Extremely Thought-Provoking
In all my years of reading, I've never been so engrossed in a book where I lose sight of what's going on around me. But it happened recently while reading The Cloisters. Mr. Carroll somehow managed to write three stories simultaneously and yet they were all connected. In the medieval story, I learned about the relationship between Heloise and Peter Abelard and how rigid and uncompromising religious beliefs were; in the second story, I read about what Jews had to do to stay alive during the Holocaust; and in the third story, which took place in the 1950s, I'm still trying to assimilate what it meant. I rarely read books twice, but The Cloisters' demands a second and possibly third reading, along with a good dictionary. I'm also looking forward to reading more of James Carroll's books.
D**S
read it for knowledge, read it for love
Must reading for leaders of Catholic education and curriculum. Why not tell it like it was/is? This is a warm-hearted, yet icily critical account of Catholic formation in the '50s. It is the story of the beauty of faith stunted by the hubris of power. Played out against the story of Heloise and Abelard and the inhumanity of the Holocaust, two honest souls seek the truth of their being.
L**Y
Get caught up in times lost and found
A beautiful work of courageous thought. Carroll intercalates time and loss, love and surprise. Life echoes back and forth from the twelfth century to the twentieth. A book to savour.
M**T
Love the three point plot
Love the three point plot, the character development, and the truthful depiction of rigid Catholic life, pre-Vatican II. (Also, the comparison of Cardinal Spellman with The Little King in the '50s Sunday funnies. Anyone else remember him?)My only objection is having Abelard and Heloise fall in love at first sight. In my experience, lasting relationships don't happen that way, but that's just me.If Peter Abelard had been heeded in his own time, and not condemned, could the Holocaust have been avoided? What about the current wave of ugly anti-Semitism? Certainly worth consideration.This book is fantastic. Read it! Cat Lady
D**P
Spuperb. More than just a novel.a treatise for our time.

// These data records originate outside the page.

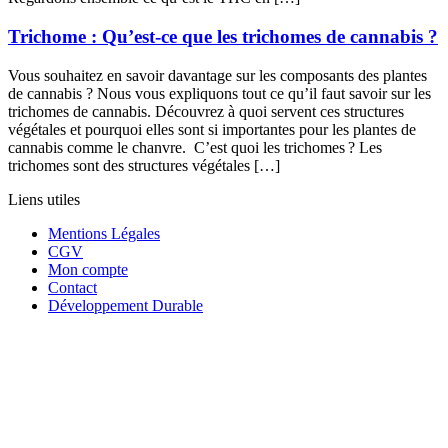
Trichome : Qu’est-ce que les trichomes de cannabis ?
Vous souhaitez en savoir davantage sur les composants des plantes
de cannabis ? Nous vous expliquons tout ce qu’il faut savoir sur les
trichomes de cannabis. Découvrez à quoi servent ces structures
végétales et pourquoi elles sont si importantes pour les plantes de
cannabis comme le chanvre. C’est quoi les trichomes ? Les
trichomes sont des structures végétales […]
Liens utiles
Mentions Légales
CGV
Mon compte
Contact
Développement Durable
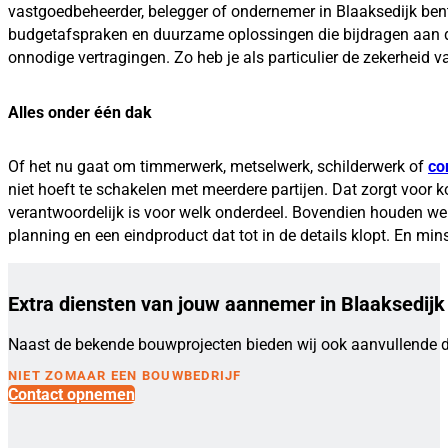
vastgoedbeheerder, belegger of ondernemer in Blaaksedijk bent 
budgetafspraken en duurzame oplossingen die bijdragen aan de
onnodige vertragingen. Zo heb je als particulier de zekerheid 
Alles onder één dak
Of het nu gaat om timmerwerk, metselwerk, schilderwerk of
co
niet hoeft te schakelen met meerdere partijen. Dat zorgt voor k
verantwoordelijk is voor welk onderdeel. Bovendien houden we z
planning en een eindproduct dat tot in de details klopt. En min
Extra diensten van jouw aannemer in Blaaksedijk
Naast de bekende bouwprojecten bieden wij ook aanvullende d
NIET ZOMAAR EEN BOUWBEDRIJF
Contact opnemen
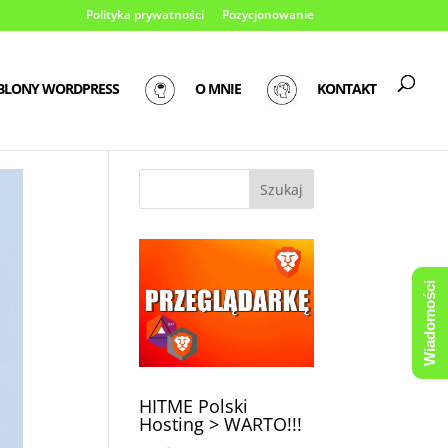
Polityka prywatności
Pozycjonowanie
BLONY WORDPRESS
O MNIE
KONTAKT
Wiadomości
HITME Polski
Hosting > WARTO!!!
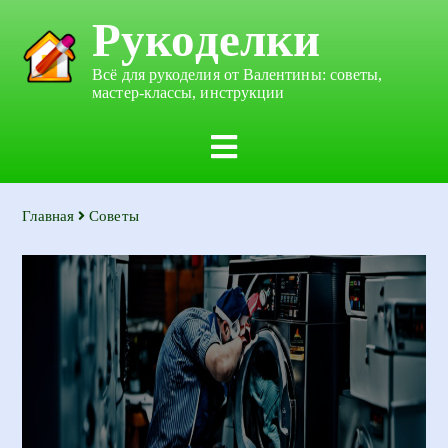
Рукоделки
Всё для рукоделия от Валентины: советы,
мастер-классы, инструкции
Главная
Советы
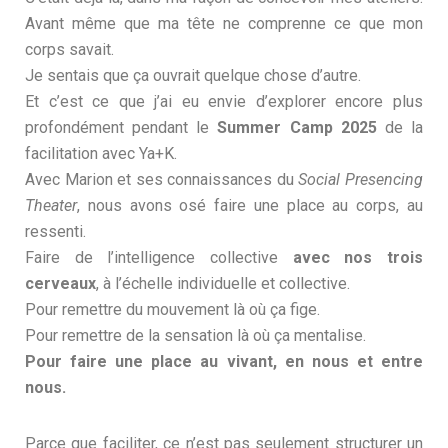
Avant même que ma tête ne comprenne ce que mon
corps savait.
Je sentais que ça ouvrait quelque chose d’autre.
Et c’est ce que j’ai eu envie d’explorer encore plus
profondément pendant le
Summer Camp 2025
de la
facilitation avec Ya+K.
Avec Marion et ses connaissances du
Social Presencing
Theater
, nous avons osé faire une place au corps, au
ressenti.
Faire de l’intelligence collective
avec nos trois
cerveaux
, à l’échelle individuelle et collective.
Pour remettre du mouvement là où ça fige.
Pour remettre de la sensation là où ça mentalise.
Pour faire une place au vivant, en nous et entre
nous.
Parce que faciliter, ce n’est pas seulement structurer un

The first thing to strike me was that it was so well written; a joy to read. Then, it illuminates the history of Jewish/Catholic relations from the time of Jesus to the present. The author is a master of his detailed material and uses it to display his message lucidly. This is required reading for understanding our present age. I have pressed this book one all my friends and now I shall have to buy more copies.
B**W
Death and Breadth
I hated for this book to end. I loved each character, none of them stereotypical, even the historical ones, especially them. I love the complexity of relationship...no easy answers anywhere, as in real life. Real History.